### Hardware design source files
-=-=-=-=-

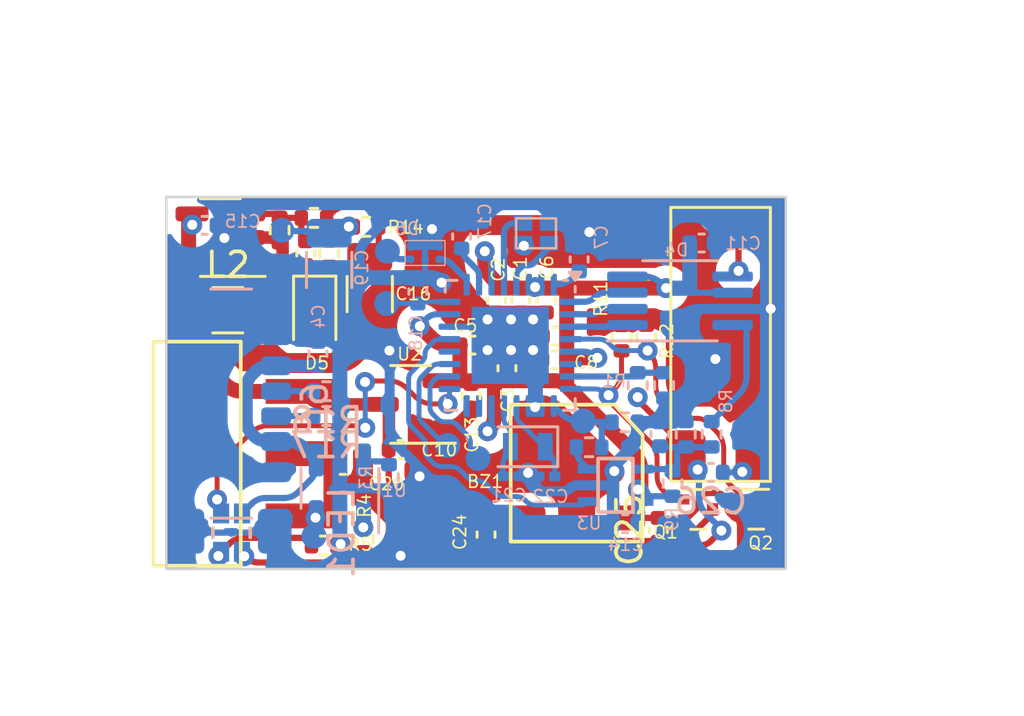
<source format=kicad_pcb>
(kicad_pcb
	(version 20241229)
	(generator "pcbnew")
	(generator_version "9.0")
	(general
		(thickness 1.6)
		(legacy_teardrops no)
	)
	(paper "A4" portrait)
	(layers
		(0 "F.Cu" signal)
		(2 "B.Cu" signal)
		(9 "F.Adhes" user "F.Adhesive")
		(11 "B.Adhes" user "B.Adhesive")
		(13 "F.Paste" user)
		(15 "B.Paste" user)
		(5 "F.SilkS" user "F.Silkscreen")
		(7 "B.SilkS" user "B.Silkscreen")
		(1 "F.Mask" user)
		(3 "B.Mask" user)
		(17 "Dwgs.User" user "User.Drawings")
		(19 "Cmts.User" user "User.Comments")
		(21 "Eco1.User" user "User.Eco1")
		(23 "Eco2.User" user "User.Eco2")
		(25 "Edge.Cuts" user)
		(27 "Margin" user)
		(31 "F.CrtYd" user "F.Courtyard")
		(29 "B.CrtYd" user "B.Courtyard")
		(35 "F.Fab" user)
		(33 "B.Fab" user)
		(39 "User.1" user)
		(41 "User.2" user)
		(43 "User.3" user)
		(45 "User.4" user)
		(47 "User.5" user)
		(49 "User.6" user)
		(51 "User.7" user)
		(53 "User.8" user)
		(55 "User.9" user)
	)
	(setup
		(pad_to_mask_clearance 0)
		(allow_soldermask_bridges_in_footprints no)
		(tenting front back)
		(aux_axis_origin 61.75 37.13)
		(pcbplotparams
			(layerselection 0x00000000_00000000_55555555_575555ff)
			(plot_on_all_layers_selection 0x00000000_00000000_00000000_00000000)
			(disableapertmacros no)
			(usegerberextensions no)
			(usegerberattributes yes)
			(usegerberadvancedattributes yes)
			(creategerberjobfile yes)
			(dashed_line_dash_ratio 12.000000)
			(dashed_line_gap_ratio 3.000000)
			(svgprecision 6)
			(plotframeref no)
			(mode 1)
			(useauxorigin yes)
			(hpglpennumber 1)
			(hpglpenspeed 20)
			(hpglpendiameter 15.000000)
			(pdf_front_fp_property_popups yes)
			(pdf_back_fp_property_popups yes)
			(pdf_metadata yes)
			(pdf_single_document no)
			(dxfpolygonmode yes)
			(dxfimperialunits yes)
			(dxfusepcbnewfont yes)
			(psnegative no)
			(psa4output no)
			(plot_black_and_white yes)
			(sketchpadsonfab no)
			(plotpadnumbers no)
			(hidednponfab no)
			(sketchdnponfab yes)
			(crossoutdnponfab yes)
			(subtractmaskfromsilk no)
			(outputformat 1)
			(mirror no)
			(drillshape 0)
			(scaleselection 1)
			(outputdirectory "gerber")
		)
	)
	(net 0 "")
	(net 1 "+BATT")
	(net 2 "+2V8")
	(net 3 "vbus")
	(net 4 "Net-(D1-VCAP)")
	(net 5 "Net-(LED1---Pad3)")
	(net 6 "Net-(D5-K)")
	(net 7 "Net-(U4-FB)")
	(net 8 "/+SiPM")
	(net 9 "AIn")
	(net 10 "Vibro")
	(net 11 "Sync")
	(net 12 "Net-(U3--)")
	(net 13 "Sound")
	(net 14 "LED")
	(net 15 "Net-(D1-VDDHPA)")
	(net 16 "Net-(D1-RST)")
	(net 17 "Net-(D1-PC14)")
	(net 18 "Net-(D1-PC15)")
	(net 19 "A_CS")
	(net 20 "A_SCK")
	(net 21 "A_SDI")
	(net 22 "cmpAdj")
	(net 23 "unconnected-(D1-PA12-Pad20)")
	(net 24 "Net-(D1-OSCOUT)")
	(net 25 "Net-(D1-OSCIN)")
	(net 26 "Net-(D1-RF)")
	(net 27 "GND")
	(net 28 "unconnected-(D1-PB3-Pad16)")
	(net 29 "/B+")
	(net 30 "unconnected-(D1-PB4-Pad15)")
	(net 31 "Net-(LED1---Pad4)")
	(net 32 "HVAdj")
	(net 33 "batLev")
	(net 34 "stat")
	(net 35 "Net-(D5-A)")
	(net 36 "Net-(D6-OUT)")
	(net 37 "Net-(J9-CC1)")
	(net 38 "Net-(J9-CC2)")
	(net 39 "Net-(Q2-D)")
	(net 40 "Net-(U3-+)")
	(net 41 "/swd")
	(net 42 "Net-(U1-PROG)")
	(net 43 "/swc")
	(net 44 "unconnected-(D1-PA5-Pad6)")
	(net 45 "Net-(BZ1-+)")
	(footprint "Capacitor_SMD:C_0402_1005Metric" (layer "F.Cu") (at 74.96 41.27 -90))
	(footprint "Capacitor_SMD:C_0402_1005Metric" (layer "F.Cu") (at 74.54 50.67 90))
	(footprint "Capacitor_SMD:C_0402_1005Metric" (layer "F.Cu") (at 68.79 48.61))
	(footprint "Capacitor_SMD:C_0402_1005Metric" (layer "F.Cu") (at 77.28 43.65 180))
	(footprint "Package_TO_SOT_SMD:SOT-23-3" (layer "F.Cu") (at 71.51 45.44 180))
	(footprint "Resistor_SMD:R_0402_1005Metric" (layer "F.Cu") (at 68.04 51.11))
	(footprint "Capacitor_SMD:C_0402_1005Metric" (layer "F.Cu") (at 76.95 41.27 -90))
	(footprint "My-library:VibroMotor" (layer "F.Cu") (at 83.96 47.53 180))
	(footprint "Capacitor_SMD:C_0402_1005Metric" (layer "F.Cu") (at 73.94 45.1 -90))
	(footprint "Resistor_SMD:R_0402_1005Metric" (layer "F.Cu") (at 69.72 38.31 180))
	(footprint "Capacitor_SMD:C_0402_1005Metric" (layer "F.Cu") (at 75.93 41.27 -90))
	(footprint "Capacitor_SMD:C_0402_1005Metric" (layer "F.Cu") (at 77.3 42.7 180))
	(footprint "Resistor_SMD:R_0402_1005Metric" (layer "F.Cu") (at 66.25 38.44 -90))
	(footprint "lib:Buzzer55x55" (layer "F.Cu") (at 78.18 48.2 90))
	(footprint "Resistor_SMD:R_0402_1005Metric" (layer "F.Cu") (at 69.63 50.85 -90))
	(footprint "Capacitor_SMD:C_0402_1005Metric" (layer "F.Cu") (at 73.99 43.06))
	(footprint "Capacitor_SMD:C_0402_1005Metric" (layer "F.Cu") (at 67.3 39.37 90))
	(footprint "Diode_SMD:D_SOD-323" (layer "F.Cu") (at 67.66 41.79 -90))
	(footprint "Capacitor_SMD:C_0402_1005Metric" (layer "F.Cu") (at 71.11 47.25))
	(footprint "Resistor_SMD:R_0402_1005Metric" (layer "F.Cu") (at 80.97 42.77 90))
	(footprint "Resistor_SMD:R_0402_1005Metric" (layer "F.Cu") (at 67.63 37.95))
	(footprint "Capacitor_SMD:C_0402_1005Metric" (layer "F.Cu") (at 75.38 43.99 90))
	(footprint "Resistor_SMD:R_0402_1005Metric" (layer "F.Cu") (at 79.98 42.78 90))
	(footprint "My-library:SOT-723" (layer "F.Cu") (at 83.06 49.66))
	(footprint "Capacitor_SMD:C_0402_1005Metric" (layer "F.Cu") (at 81.46 50.48 90))
	(footprint "Package_TO_SOT_SMD:SOT-23-5" (layer "F.Cu") (at 63.87 38.74 180))
	(footprint "Inductor_SMD:L_1206_3216Metric_Pad1.42x1.75mm_HandSolder" (layer "F.Cu") (at 64.17 41.66))
	(footprint "Resistor_SMD:R_0402_1005Metric" (layer "F.Cu") (at 68.24 39.39 90))
	(footprint "lib:MySwithc" (layer "F.Cu") (at 65.69 47.42))
	(footprint "Capacitor_SMD:C_1206_3216Metric" (layer "F.Cu") (at 69.87 41.01 90))
	(footprint "My-library:SOT-723" (layer "F.Cu") (at 85.39 49.65))
	(footprint "Resistor_SMD:R_0402_1005Metric" (layer "B.Cu") (at 80.63 44.68 90))
	(footprint "lib:conn_mini" (layer "B.Cu") (at 73 47.09 180))
	(footprint "Connector_USB:USB_C_Receptacle_GCT_USB4135-GF-A_6P_TopMnt_Horizontal" (layer "B.Cu") (at 63.0775 45.41 90))
	(footprint "Package_SO:MSOP-8_3x3mm_P0.65mm" (layer "B.Cu") (at 82.33 41.28))
	(footprint "Capacitor_SMD:C_1206_3216Metric" (layer "B.Cu") (at 68.24 40.04 90))
	(footprint "My-library:TLV320x-SC70" (layer "B.Cu") (at 79.74 48.69 90))
	(footprint "Capacitor_SMD:C_0402_1005Metric" (layer "B.Cu") (at 67.79 43.41 90))
	(footprint "Resistor_SMD:R_0402_1005Metric" (layer "B.Cu") (at 81.69 44.68 -90))
	(footprint "Package_TO_SOT_SMD:SOT-23-5" (layer "B.Cu") (at 68.67 48.81 90))
	(footprint "Resistor_SMD:R_0402_1005Metric" (layer "B.Cu") (at 78.68 47.16))
	(footprint "lib:conn_mini" (layer "B.Cu") (at 66.34 38.45 -90))
	(footprint "Capacitor_SMD:C_0402_1005Metric" (layer "B.Cu") (at 71.8 40.91 -90))
	(footprint "lib:conn_mini" (layer "B.Cu") (at 78.44 46.11 -90))
	(footprint "Resistor_SMD:R_0402_1005Metric" (layer "B.Cu") (at 83.6 46.64 -90))
	(footprint "lib:conn_mini" (layer "B.Cu") (at 82.97 44.89 180))
	(footprint "Capacitor_SMD:C_0402_1005Metric" (layer "B.Cu") (at 63.24 38.25 180))
	(footprint "Resistor_SMD:R_0402_1005Metric" (layer "B.Cu") (at 82.56 46.64 90))
	(footprint "Capacitor_SMD:C_0402_1005Metric" (layer "B.Cu") (at 80.13 50.23 180))
	(footprint "Resistor_SMD:R_0402_1005Metric" (layer "B.Cu") (at 68.13 45.91))
	(footprint "My-library:C_0201_0603Metric"
		(layer "B.Cu")
		(uuid "90198fc4-a9e4-4676-8b64-58259ef1e549")
		(at 76.98 48.33 180)
		(descr "Capacitor SMD 0201 (0603 Metric), square (rectangular) end terminal, IPC_7351 nominal, (Body size source: https://www.vishay.com/docs/20052/crcw0201e3.pdf), generated with kicad-footprint-generator")
		(tags "capacitor")
		(property "Reference" "C22"
			(at -0.15 -0.81 0)
			(layer "B.SilkS")
			(uuid "d399e7c3-c5b3-481c-b649-a0f12fc5bcd2")
			(effects
				(font
					(size 0.5 0.5)
					(thickness 0.07)
				)
				(justify mirror)
... [271140 chars truncated]
</source>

-=-=-=-=-

### Problem requirements
When a line of the data holds the string "CrtYd", pick it out and copy it.

### Solved problem
		(31 "F.CrtYd" user "F.Courtyard")
		(29 "B.CrtYd" user "B.Courtyard")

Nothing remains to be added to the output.